ウクライナ軍を標的とした新マルウェアキャンペーンが発覚:慈善活動を装い「PluggyApe」を拡散

ウクライナ国防軍を狙う新たな脅威

2025年10月から12月にかけて、ウクライナ国防軍の当局者を標的とした新たなマルウェアキャンペーンが展開されました。このキャンペーンでは、慈善活動を装った手口で「PluggyApe」と呼ばれるバックドア型マルウェアが拡散されています。ウクライナのCERT(CERT-UA)は、この攻撃がロシアの脅威グループ「Void Blizzard」および「Laundry Bear」によるものである可能性が高いと報告しています。

Laundry Bearは、2024年にオランダ警察の内部システムを侵害し、機密情報を窃取したことで知られるグループです。彼らはNATO加盟国を標的とし、ロシアの利益に合致する形でファイルや電子メールを窃取する活動を行っています。

巧妙な手口とマルウェアの詳細

CERT-UAが観測した攻撃は、SignalやWhatsAppのようなインスタントメッセージから始まります。メッセージの受信者は、慈善団体のウェブサイトを装ったURLに誘導され、関心のある文書が入っているとされるパスワード保護されたアーカイブファイルをダウンロードするよう促されます。しかし、これらのアーカイブには、PluggyApeのペイロードを含む悪意のあるPIFファイル(.docx.pif)が含まれています。
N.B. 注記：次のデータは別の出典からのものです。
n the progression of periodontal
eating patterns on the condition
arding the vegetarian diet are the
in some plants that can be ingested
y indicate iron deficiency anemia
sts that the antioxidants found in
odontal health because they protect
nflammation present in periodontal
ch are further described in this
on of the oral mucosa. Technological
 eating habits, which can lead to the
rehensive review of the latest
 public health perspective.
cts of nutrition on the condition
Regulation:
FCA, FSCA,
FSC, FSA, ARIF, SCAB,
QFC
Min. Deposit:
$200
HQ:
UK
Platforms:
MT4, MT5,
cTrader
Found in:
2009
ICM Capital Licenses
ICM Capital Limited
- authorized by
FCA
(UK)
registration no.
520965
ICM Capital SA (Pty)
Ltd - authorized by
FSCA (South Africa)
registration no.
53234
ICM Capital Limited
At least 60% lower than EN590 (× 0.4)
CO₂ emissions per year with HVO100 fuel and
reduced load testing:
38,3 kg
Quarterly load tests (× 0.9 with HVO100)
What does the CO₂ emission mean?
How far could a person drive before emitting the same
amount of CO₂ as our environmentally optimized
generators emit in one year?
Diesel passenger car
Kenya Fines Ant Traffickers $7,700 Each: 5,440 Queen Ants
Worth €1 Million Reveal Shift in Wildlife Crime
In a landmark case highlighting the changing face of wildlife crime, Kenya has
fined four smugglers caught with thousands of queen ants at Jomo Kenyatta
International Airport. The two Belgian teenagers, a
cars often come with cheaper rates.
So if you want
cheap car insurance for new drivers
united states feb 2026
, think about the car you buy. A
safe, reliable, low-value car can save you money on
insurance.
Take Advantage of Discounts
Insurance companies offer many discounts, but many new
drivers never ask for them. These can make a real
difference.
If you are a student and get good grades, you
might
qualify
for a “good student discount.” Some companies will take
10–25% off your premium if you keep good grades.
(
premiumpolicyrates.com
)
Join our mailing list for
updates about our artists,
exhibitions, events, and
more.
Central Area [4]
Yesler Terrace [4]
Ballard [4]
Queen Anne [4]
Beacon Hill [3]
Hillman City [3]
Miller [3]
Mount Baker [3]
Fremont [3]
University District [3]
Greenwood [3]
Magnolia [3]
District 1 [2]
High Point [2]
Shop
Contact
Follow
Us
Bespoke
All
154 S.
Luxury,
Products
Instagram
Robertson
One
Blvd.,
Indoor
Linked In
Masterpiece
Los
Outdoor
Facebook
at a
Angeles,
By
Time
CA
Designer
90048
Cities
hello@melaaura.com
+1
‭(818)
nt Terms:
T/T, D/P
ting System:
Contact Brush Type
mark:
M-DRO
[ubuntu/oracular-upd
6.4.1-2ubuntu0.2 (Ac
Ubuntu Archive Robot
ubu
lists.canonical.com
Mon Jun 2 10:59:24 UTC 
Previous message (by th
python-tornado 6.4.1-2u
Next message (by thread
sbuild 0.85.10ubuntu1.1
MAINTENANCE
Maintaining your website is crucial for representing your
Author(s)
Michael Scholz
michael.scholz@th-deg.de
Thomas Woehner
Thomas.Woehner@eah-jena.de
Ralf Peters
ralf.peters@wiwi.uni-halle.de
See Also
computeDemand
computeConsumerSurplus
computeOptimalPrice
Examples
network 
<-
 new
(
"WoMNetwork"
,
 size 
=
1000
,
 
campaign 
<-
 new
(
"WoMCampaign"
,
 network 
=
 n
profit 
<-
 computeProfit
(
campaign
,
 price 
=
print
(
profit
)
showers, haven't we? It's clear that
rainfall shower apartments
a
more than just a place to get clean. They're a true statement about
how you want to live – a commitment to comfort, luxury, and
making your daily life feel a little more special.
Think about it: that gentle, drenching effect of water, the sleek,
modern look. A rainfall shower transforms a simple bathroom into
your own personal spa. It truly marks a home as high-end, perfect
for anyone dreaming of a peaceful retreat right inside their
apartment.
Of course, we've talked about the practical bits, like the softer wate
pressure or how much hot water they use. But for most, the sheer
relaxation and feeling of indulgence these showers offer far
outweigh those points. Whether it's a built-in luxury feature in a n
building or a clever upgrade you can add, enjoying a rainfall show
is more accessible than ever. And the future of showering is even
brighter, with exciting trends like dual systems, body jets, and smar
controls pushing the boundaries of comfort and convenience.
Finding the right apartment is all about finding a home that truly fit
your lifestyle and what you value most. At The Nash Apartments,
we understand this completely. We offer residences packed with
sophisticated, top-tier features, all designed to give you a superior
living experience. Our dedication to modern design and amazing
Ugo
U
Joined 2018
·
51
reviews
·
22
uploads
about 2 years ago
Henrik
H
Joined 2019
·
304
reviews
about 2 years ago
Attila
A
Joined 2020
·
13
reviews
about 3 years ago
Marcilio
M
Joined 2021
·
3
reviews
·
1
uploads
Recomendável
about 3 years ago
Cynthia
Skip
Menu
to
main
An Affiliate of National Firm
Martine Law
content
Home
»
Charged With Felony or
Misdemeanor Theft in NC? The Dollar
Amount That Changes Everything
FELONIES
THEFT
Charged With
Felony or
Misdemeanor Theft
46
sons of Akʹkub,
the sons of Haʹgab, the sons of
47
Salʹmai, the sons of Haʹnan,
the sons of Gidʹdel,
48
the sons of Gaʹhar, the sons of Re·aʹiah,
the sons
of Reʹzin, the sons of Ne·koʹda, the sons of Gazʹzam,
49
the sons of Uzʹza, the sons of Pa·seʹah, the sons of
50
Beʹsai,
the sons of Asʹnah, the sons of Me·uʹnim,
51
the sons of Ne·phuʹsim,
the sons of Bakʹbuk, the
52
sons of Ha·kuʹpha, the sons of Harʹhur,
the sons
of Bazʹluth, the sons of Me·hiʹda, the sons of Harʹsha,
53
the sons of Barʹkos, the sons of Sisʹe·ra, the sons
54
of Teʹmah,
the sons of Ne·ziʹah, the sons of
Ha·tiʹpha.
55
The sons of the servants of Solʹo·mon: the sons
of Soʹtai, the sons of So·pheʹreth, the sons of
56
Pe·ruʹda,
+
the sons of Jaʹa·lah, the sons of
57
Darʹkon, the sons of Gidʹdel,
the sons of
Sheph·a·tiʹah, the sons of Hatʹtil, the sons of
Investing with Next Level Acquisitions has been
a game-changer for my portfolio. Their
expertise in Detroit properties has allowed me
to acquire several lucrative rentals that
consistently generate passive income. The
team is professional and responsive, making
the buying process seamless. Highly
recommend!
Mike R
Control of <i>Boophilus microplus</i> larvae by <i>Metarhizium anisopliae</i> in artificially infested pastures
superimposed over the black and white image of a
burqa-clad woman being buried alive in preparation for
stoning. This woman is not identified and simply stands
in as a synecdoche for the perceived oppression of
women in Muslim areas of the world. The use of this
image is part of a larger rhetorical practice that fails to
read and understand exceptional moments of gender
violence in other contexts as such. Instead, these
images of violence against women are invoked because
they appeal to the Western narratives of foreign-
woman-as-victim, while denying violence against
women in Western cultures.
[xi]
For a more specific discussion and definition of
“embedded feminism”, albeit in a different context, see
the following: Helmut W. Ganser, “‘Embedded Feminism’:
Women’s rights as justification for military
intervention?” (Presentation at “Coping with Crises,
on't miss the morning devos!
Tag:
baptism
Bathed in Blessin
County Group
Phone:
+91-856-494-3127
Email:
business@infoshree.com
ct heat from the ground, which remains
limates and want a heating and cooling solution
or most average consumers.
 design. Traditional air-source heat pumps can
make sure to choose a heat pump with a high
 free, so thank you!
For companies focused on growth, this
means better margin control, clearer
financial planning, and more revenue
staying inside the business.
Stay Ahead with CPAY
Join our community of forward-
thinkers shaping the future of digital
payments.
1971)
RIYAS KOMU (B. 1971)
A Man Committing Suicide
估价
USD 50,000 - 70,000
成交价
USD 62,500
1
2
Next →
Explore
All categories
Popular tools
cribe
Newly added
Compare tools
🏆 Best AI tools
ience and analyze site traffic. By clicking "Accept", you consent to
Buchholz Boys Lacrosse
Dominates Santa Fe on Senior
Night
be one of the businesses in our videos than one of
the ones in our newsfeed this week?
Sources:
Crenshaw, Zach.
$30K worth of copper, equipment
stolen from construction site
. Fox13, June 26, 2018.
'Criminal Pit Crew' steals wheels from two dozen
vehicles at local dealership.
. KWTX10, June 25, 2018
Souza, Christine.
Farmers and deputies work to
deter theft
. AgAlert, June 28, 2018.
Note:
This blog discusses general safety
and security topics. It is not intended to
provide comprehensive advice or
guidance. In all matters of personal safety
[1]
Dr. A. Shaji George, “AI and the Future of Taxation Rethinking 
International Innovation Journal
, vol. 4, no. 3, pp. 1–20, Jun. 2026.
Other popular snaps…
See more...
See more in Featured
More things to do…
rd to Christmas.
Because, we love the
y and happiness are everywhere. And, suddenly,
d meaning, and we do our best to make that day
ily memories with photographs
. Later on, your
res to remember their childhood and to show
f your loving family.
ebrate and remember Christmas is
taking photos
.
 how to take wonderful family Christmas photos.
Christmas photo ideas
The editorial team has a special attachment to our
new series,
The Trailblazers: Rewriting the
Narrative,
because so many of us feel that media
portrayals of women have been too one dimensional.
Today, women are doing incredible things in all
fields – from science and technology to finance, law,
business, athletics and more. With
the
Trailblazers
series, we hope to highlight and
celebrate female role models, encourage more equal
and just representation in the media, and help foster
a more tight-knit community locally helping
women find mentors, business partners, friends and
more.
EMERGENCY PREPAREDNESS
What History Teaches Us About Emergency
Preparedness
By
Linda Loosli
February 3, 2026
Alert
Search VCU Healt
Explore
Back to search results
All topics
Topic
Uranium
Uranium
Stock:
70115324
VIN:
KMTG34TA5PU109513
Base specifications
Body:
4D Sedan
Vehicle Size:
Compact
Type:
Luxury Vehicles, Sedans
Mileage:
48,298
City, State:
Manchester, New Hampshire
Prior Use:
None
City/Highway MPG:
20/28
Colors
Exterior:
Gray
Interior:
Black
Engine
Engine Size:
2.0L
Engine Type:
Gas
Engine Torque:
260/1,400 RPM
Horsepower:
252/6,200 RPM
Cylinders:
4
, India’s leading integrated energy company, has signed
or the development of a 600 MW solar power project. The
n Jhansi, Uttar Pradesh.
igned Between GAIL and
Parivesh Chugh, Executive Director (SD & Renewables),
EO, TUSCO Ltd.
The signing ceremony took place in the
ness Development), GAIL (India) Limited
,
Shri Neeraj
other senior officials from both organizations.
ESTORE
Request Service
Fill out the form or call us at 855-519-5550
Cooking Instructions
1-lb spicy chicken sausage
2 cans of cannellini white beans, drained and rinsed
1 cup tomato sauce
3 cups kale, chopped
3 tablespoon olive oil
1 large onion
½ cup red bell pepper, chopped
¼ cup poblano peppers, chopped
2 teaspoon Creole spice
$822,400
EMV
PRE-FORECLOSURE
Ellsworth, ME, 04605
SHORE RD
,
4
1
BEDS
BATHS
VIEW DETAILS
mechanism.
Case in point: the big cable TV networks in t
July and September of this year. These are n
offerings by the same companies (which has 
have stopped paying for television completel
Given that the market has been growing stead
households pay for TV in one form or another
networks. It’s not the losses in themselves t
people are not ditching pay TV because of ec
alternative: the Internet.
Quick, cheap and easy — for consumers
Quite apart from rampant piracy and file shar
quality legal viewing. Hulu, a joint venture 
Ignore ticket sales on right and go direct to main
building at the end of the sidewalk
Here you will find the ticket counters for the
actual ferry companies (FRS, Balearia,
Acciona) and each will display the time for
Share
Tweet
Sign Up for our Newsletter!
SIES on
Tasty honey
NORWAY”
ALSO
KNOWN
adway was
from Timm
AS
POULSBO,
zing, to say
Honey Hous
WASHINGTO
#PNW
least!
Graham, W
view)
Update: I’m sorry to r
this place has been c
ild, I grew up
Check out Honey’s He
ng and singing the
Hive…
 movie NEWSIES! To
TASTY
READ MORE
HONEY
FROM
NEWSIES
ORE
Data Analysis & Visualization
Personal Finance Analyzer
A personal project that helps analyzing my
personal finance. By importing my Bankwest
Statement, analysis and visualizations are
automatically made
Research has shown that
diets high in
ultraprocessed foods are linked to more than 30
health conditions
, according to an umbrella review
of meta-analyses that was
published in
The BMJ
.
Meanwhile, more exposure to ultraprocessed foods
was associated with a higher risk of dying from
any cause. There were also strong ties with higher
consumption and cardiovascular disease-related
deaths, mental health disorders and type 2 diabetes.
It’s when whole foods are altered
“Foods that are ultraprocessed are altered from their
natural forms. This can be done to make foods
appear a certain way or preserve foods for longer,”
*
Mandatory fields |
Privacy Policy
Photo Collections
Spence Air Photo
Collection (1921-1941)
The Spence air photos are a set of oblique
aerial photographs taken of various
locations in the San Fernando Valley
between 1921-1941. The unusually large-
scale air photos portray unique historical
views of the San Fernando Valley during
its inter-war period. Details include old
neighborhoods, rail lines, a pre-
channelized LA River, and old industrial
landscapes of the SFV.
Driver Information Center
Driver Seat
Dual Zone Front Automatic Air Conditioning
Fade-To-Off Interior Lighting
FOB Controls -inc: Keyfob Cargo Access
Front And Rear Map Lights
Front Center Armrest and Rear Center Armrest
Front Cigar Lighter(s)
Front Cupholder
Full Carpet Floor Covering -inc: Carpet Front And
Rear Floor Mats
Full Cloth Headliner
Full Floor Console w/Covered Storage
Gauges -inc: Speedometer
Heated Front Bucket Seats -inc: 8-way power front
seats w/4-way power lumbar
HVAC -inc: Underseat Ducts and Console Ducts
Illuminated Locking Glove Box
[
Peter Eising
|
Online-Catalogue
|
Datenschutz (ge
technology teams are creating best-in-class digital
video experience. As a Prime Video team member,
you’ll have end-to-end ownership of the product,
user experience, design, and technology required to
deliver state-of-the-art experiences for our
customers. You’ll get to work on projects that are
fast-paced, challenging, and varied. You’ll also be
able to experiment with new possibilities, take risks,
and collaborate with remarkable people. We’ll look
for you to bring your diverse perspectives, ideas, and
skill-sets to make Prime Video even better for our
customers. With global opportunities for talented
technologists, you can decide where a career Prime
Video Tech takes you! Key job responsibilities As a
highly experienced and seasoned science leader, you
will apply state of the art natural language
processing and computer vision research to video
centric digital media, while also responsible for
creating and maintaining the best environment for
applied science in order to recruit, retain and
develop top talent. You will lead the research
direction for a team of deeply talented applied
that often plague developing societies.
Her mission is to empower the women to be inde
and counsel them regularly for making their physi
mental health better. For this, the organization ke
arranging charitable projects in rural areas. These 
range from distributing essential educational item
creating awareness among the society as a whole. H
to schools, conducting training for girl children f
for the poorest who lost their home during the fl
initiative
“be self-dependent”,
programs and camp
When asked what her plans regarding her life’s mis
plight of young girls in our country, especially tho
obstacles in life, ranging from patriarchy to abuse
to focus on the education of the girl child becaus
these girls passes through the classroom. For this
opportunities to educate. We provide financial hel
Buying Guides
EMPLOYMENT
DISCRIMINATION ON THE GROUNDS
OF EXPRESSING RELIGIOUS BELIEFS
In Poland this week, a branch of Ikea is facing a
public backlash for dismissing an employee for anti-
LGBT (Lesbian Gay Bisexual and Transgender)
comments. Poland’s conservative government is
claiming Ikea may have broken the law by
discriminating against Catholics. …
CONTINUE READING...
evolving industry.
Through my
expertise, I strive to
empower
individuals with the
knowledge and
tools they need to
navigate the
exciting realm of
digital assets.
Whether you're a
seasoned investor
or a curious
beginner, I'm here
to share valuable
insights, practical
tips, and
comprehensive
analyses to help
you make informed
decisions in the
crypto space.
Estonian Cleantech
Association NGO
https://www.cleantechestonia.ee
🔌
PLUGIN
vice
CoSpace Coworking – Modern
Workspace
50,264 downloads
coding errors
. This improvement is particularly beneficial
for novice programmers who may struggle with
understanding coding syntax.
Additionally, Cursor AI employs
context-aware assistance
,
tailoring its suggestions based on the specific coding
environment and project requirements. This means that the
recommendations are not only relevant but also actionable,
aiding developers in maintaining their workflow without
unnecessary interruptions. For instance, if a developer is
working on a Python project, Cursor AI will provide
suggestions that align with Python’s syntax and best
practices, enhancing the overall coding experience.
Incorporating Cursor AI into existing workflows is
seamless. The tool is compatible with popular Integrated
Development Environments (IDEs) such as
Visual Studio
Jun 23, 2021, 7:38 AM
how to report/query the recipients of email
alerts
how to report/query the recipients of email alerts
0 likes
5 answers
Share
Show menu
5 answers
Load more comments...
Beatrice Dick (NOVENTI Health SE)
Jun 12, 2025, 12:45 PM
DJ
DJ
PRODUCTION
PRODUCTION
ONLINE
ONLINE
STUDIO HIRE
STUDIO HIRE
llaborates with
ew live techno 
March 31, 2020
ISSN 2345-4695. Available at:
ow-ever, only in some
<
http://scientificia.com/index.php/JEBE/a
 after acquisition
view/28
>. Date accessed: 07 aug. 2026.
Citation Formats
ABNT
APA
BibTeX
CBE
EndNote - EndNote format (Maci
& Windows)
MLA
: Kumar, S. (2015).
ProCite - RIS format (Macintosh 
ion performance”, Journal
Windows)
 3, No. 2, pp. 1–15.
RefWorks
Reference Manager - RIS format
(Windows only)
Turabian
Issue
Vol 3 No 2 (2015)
場合によっては、マルウェアがメッセージアプリを通じて直接送信されることもあります。

この悪意あるPIFファイルは、Pythonアプリケーションを単一のパッケージにバンドルするためのオープンソースツール「PyInstaller」を使用して作成された実行可能ファイルです。

  • PluggyApeの機能:

    このバックドアは、ホストの情報をプロファイルし、被害者固有の識別子を含む情報を攻撃者に送信した後、遠隔からのコード実行コマンドを待ちます。Windowsレジストリを改変することで永続性を確保します。

  • PluggyApeの進化:

    以前の攻撃では「.pdf.exe」拡張子がローダーに使用されていましたが、2025年12月以降、攻撃者はPIF形式とPluggyApeバージョン2に切り替えました。バージョン2は、より優れた難読化、MQTTベースの通信、および高度な対分析チェックを特徴としています。

  • C2アドレスの取得:

    PluggyApeは、そのコマンド&コントロール(C2)アドレスを、rentry.coやpastebin.comのような外部ソースからBase64エンコード形式で取得します。これにより、ハードコードされたエントリーよりも柔軟な運用が可能になっています。

モバイルデバイスへの警告と攻撃の洗練化

CERT-UAは、モバイルデバイスがこの種の攻撃において主要な標的になっていると警鐘を鳴らしています。一般的に保護や監視が不十分なため、攻撃者にとって格好の標的となるからです。また、攻撃者は侵害されたアカウントやウクライナの通信事業者の電話番号を利用し、標的となる個人、組織、その業務内容に関する詳細かつ関連性の高い知識を示すことで、攻撃の説得力を高めていると説明しています。

CERT-UAの報告書には、慈善ポータルを装った詐欺ウェブサイトを含む、侵害の痕跡(IoC)の完全なリストが提供されています。